Benching occurs when an employer places an H-1B in unpaid, nonproductive status in violation of federal law. According to the Department of Labor, “H-1B workers must be paid the required wage rate for all nonproductive time caused by conditions related to employment, such as lack of assigned work, lack of a permit, or studying for a licensing exam.” Accordingly, at any point when an H-1B employee is not performing work or not in productive status due to a decision of the employer, the employee must still continue to receive the wage listed in the Labor Condition Application (LCA) filed in connection with the H-1B petition. In other words, even in instances of plant closures, holidays, or other periods of nonproductive time, which affect both U.S. and H-1B workers, H-1B employees must be paid their wages. DOL has prohibited benching to protect foreign workers from unfair treatment and to ensure that the job opportunities and wages of U.S. workers are also protected. Employers failing to abide by these requirements face potential penalties, including civil fines and a ban from participating in the H-1B or other programs. They are also subject to potential lawsuits from H-1B employees wishing to seek lost wages.

 

Reducing Salaries

 

Some employers may be considering salary decreases in lieu of layoffs. If this is the case, employers of foreign workers must comply with additional federal regulations, particularly those that relate to employees in H-1B or E-3 status. If an employer is looking to decrease the salary of an H-1B or E-3 employee, the new salary must still meet the prevailing wage listed on the LCA. Otherwise, the employer is required to file an amended petition and LCA.

 

If employers feel they cannot pay the wages specified in their LCAs, they have several options.
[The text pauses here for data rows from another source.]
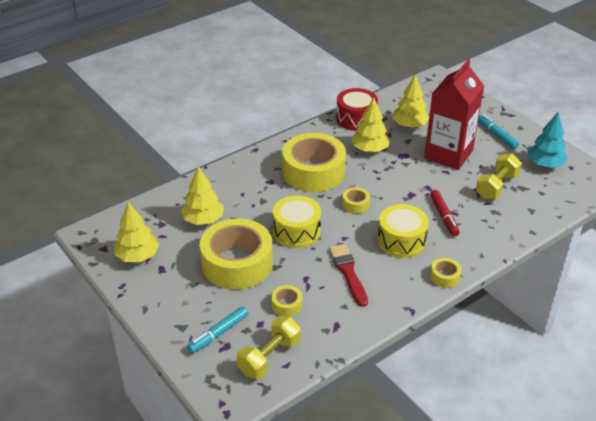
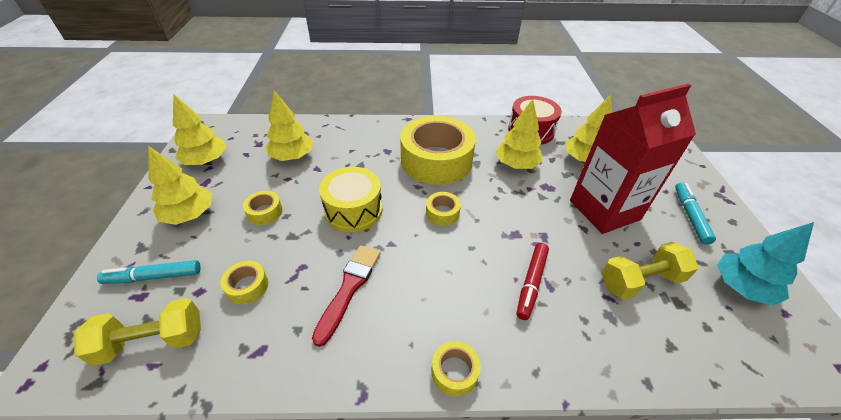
camera: 35 degrees right, 5 degrees up
(185, 293) = (190, 215): none -> yellow tree
(237, 263) = (265, 212): yellow tape -> yellow tape, size x0.41
(401, 240) = (449, 284): yellow drum -> none

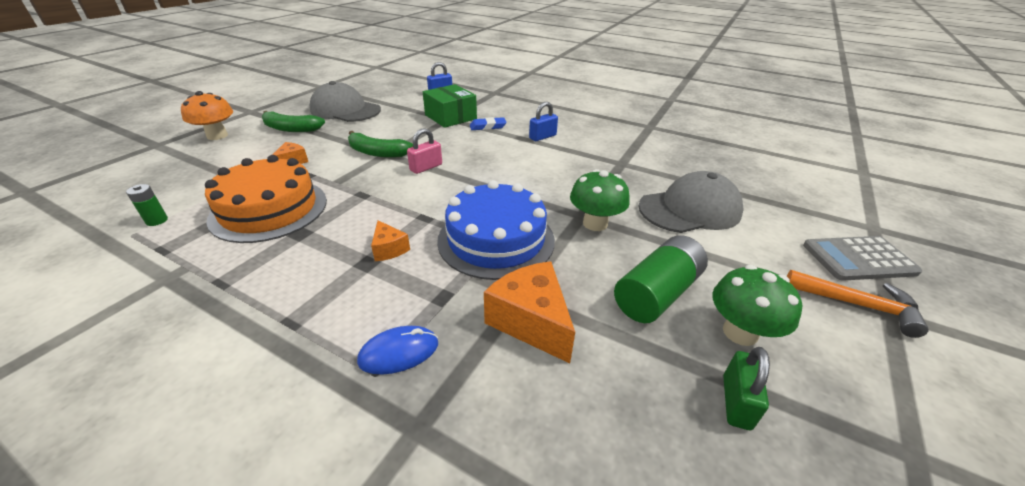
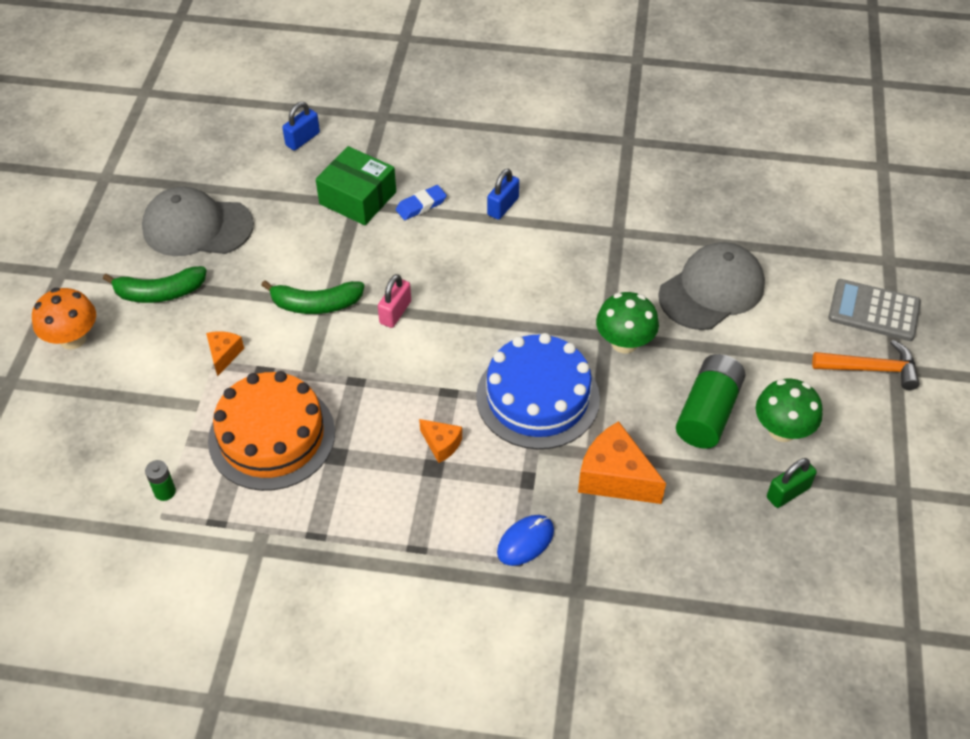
camera: 20 degrees left, 15 degrees up
(736, 402) = (788, 492): green padlock -> green padlock turned 60 degrees clockwise
(858, 259) = (874, 311): grey calculator -> grey calculator turned 45 degrees clockwise

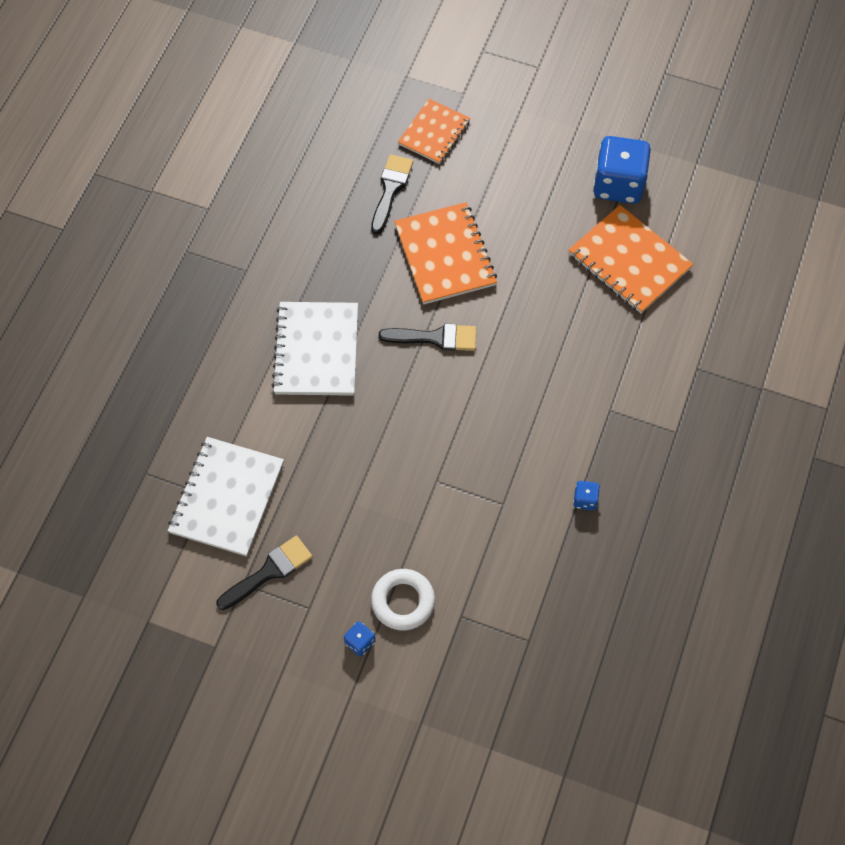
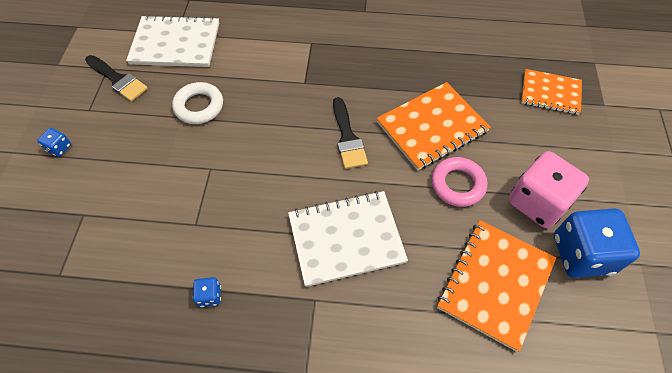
camera: 75 degrees right, 5 degrees down
(316, 350) = (311, 65): white notebook -> white notebook (346, 239)
(390, 189) = (478, 77): black brush -> none
(403, 601) = (96, 169): white ring -> white ring (199, 106)
(521, 255) = (457, 184): none -> pink ring
(558, 197) = (537, 202): none -> pink dice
One option is to file an H-1B amendment to change the foreign national’s employment status to part-time. A second option is to terminate the employee. But in no case should the employer reduce the base salary below the relevant LCA prevailing wage.

 

The past few years have been very interesting in the world of employment-based immigration. Companies have had to navigate an increasing number of challenges to an already complex process. We anticipate that these challenges will continue into 2023, and could exacerbated if the economy experiences a downturn. Advance planning is important during these times to ensure companies aren’t exposing themselves to liability and are maximizing their immigration program, especially in the event of reduced budgets.

 

[1] See 20 C.F.R. § 655.731(c)(7)(ii).

[2] See 20 C.F.R. § 655.715.

[3] Those in the advanced degree cap actually had a higher likelihood of success because a lottery is first run for only those with advanced U.S. degrees. Any applicants not selected in the advanced degree lottery were then placed into the regular lottery, thereby giving them another chance of selection.